Pharrell Williams has purchased back the 50 percent share of his brand, Billionaire Boys Club aka BBC, owned by Iconix Brand Group, a New York-based brand management company whose names include Rocawear, Starter, Joe Boxer and Pony, among others. Iconix stated that the brand accounted for less than 1 percent of total revenue.
Now back in charge of BBC, a label he launched in 2005, Williams will be able to exert more control over design and just as importantly, distribution. One has to assume Williams has been eyeing the vibrancy of the men’s fashion scene and given his established credentials as style leader and influencer, sees an opportunity to build a respected brand, perhaps taking a path not unlike that of Kanye West.
Williams’ decision to take back complete ownership of his company when he did was likely also influenced by troubles that surfaced at Iconix in November when an interim CEO revealed the company may have may issued misleading business information to investors.
More recently it was announced the company is under investigation by the SEC. The news combined with poor third-quarter earnings has caused the company’s stock priced to fall off of a cliff, leaving the company in a position where it’s more open to negotiate on the selling price of its brands.
Williams’ lost a lot of control of BBC in 2011 when Jay-Z announced through Twitter he was partnering with the brand through his own label Rocawear. And while Jay-Z at the time claimed control of design and marketing of both Williams’ and his label, Iconix’s majority stake in Rocawear brought BBC under its umbrella.

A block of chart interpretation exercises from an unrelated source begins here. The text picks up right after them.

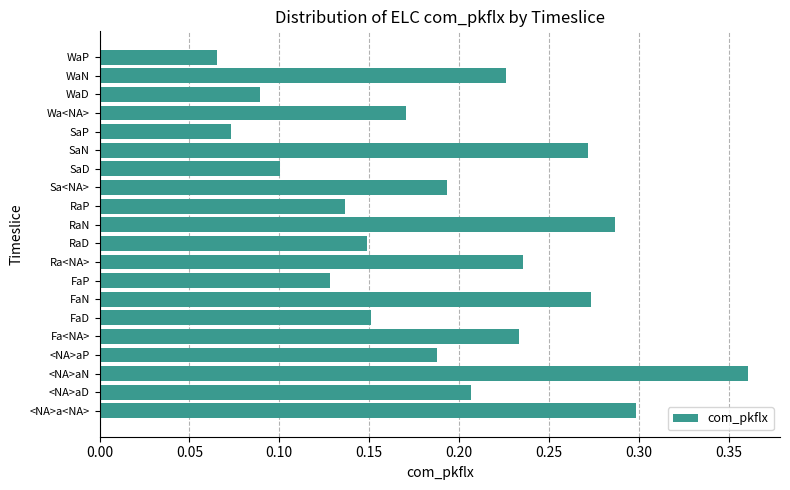

At which category does the chart reach its peak across all series?

<NA>aN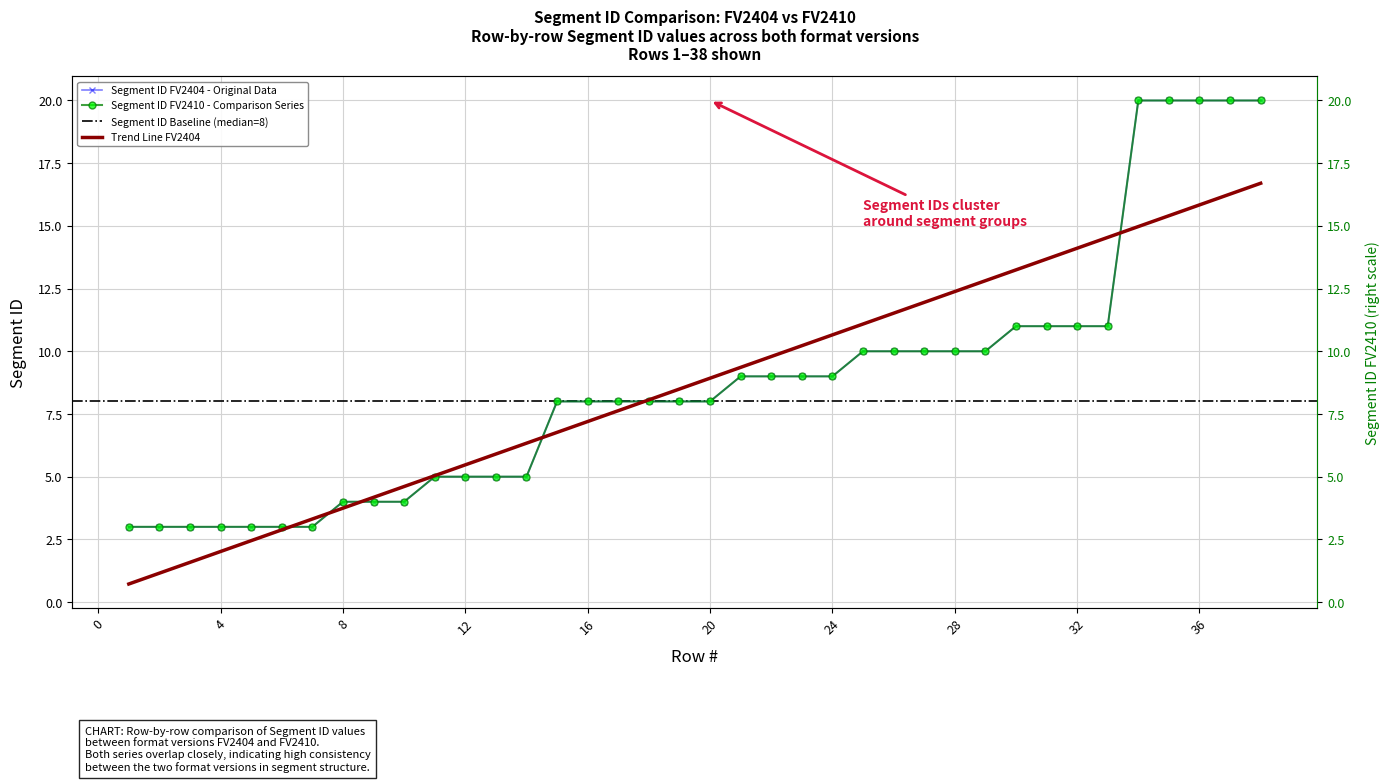

At which label does Segment ID FV2404 reach its peak?

34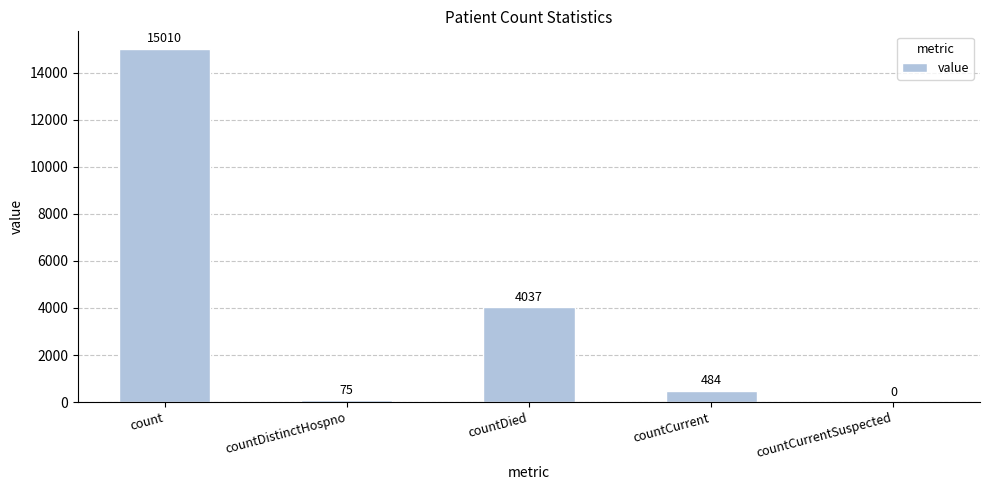

What is the difference between the values at countDistinctHospno and countDied?

3962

Just one year later, the NY Post reported that half the staff at Rocawear had been laid off. In the article, an insider alleged Jay-Z was no longer interested in promoting the Rocawear brand and was receiving more money in fees than the brand was making.
Williams is not buying back the same brand he created eleven years ago. Generic design and careless distribution during its time under Iconix management have tarnished its reputation, and if Williams’ goal is to improve its status, it will not be an easy undertaking.
As well, given the streetwear category’s current struggles, unless he partners with another company, it probably will mean the company won’t immediately be profitable.
That said, Pharrell has worked with Adidas in the past so again, taking a page out of West’s book, one possible option is partnering with a global brand like Adidas (or Nike or Puma or VF Corp.) on footwear while maintaining control over apparel.
Given his clout and reputation, he definitely will have options and it’s a good bet that since the announcement has been made, Pharrell has been on the receiving end of more than a few parties interested in working with him.